If there’s one thing the Philadelphia 76ers have taught everyone, however, it’s that the losses don’t necessarily need to be in vain.
So heading into this season, what Knicks fans should have been looking forward to and hoping for is nothing more than the installation of a culture that’s marked by effort, communication and selfless basketball—the hallmarks of the Golden State Warriors.
Aside from that, yes, they should have also come in with the hope that Kristaps Porzingis would take an appreciable step forward and prove himself to truly be a capable franchise cornerstone.

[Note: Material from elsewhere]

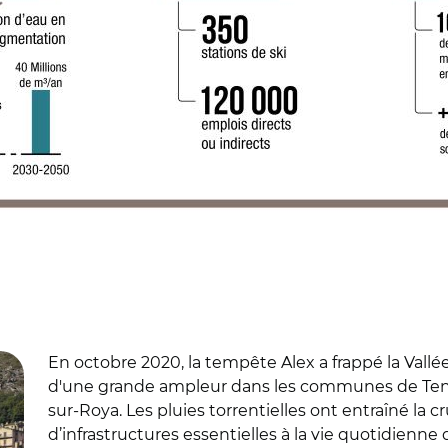
En octobre 2020, la tempête Alex a frappé la Vallé
d'une grande ampleur dans les communes de Tende
sur-Roya. Les pluies torrentielles ont entraîné la c
d’infrastructures essentielles à la vie quotidienne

To this point, from the way he holds his head highly, despite a win or a loss, and the way he competes to the best of his abilities, despite his limitations. For now, it’s really all that could reasonably be asked of him.
When it was all said and done—when Porzingis looked the Knicks’ past in the eyes after the Thunder had soundly defeated his New York Knicks—Carmelo Anthony probably told him that he was proud of him and that he wished him all the luck in the world.
He probably told him to continue to work on his game and hone his craft and to block out the background noise.
And above all else, Carmelo probably told Kristaps that he believes he is capable of being his successor.
With his nodding head and serious demeanor, Porzingis, in all his glory, listened intently. Even more so, he believed every word.
It doesn’t take all day to figure out whether the sun is shining—it’s an adage that remains as true in basketball as it does on a May Day in New York.
For Porzinigis, the bright sky and the beaming sunlight—he’s basking in it all. Not only has he becomes the Knicks’ franchise by default, he believes he’s capable of shouldering the burden.
In this town, that’s more than half the battle.